# What is expected
Copy the text read from each of the entries below word for word, line by line, leaving out the pictures.

+ + + + + + +

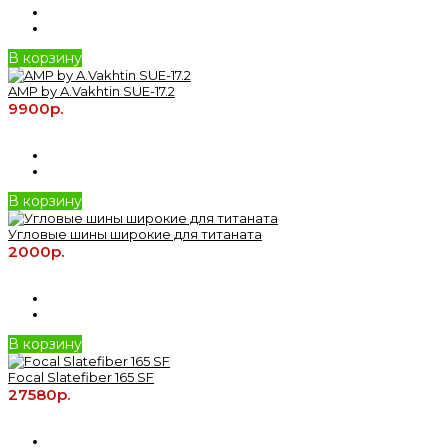
В корзину
AMP by A.Vakhtin SUE-17.2
9900р.
В корзину
Угловые шины широкие для титаната
2000р.
В корзину
Focal Slatefiber 165 SF
27580р.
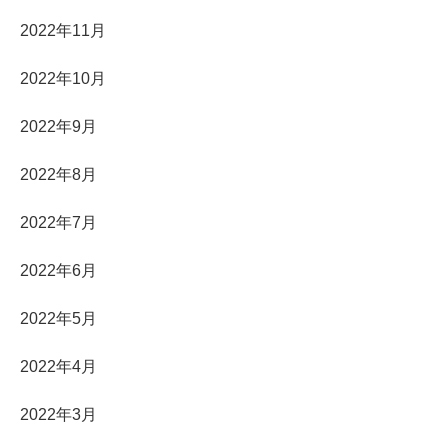
2022年11月
2022年10月
2022年9月
2022年8月
2022年7月
2022年6月
2022年5月
2022年4月
2022年3月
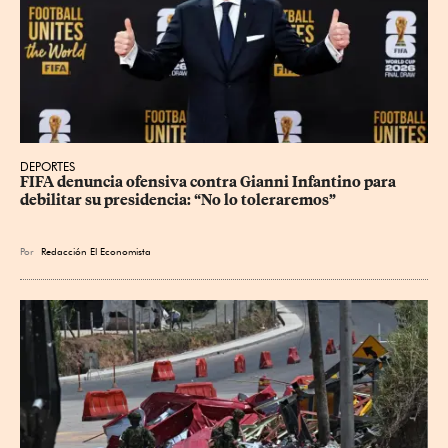
DEPORTES
FIFA denuncia ofensiva contra Gianni Infantino para 
debilitar su presidencia: “No lo toleraremos”
Por
Redacción El Economista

+ + + + + + +

# Task output
В корзину
AMP by A.Vakhtin SUE-17.2
9900р.
В корзину
Угловые шины широкие для титаната
2000р.
В корзину
Focal Slatefiber 165 SF
27580р.
2022年11月
2022年10月
2022年9月
2022年8月
2022年7月
2022年6月
2022年5月
2022年4月
2022年3月
DEPORTES
FIFA denuncia ofensiva contra Gianni Infantino para 
debilitar su presidencia: “No lo toleraremos”
Por
Redacción El Economista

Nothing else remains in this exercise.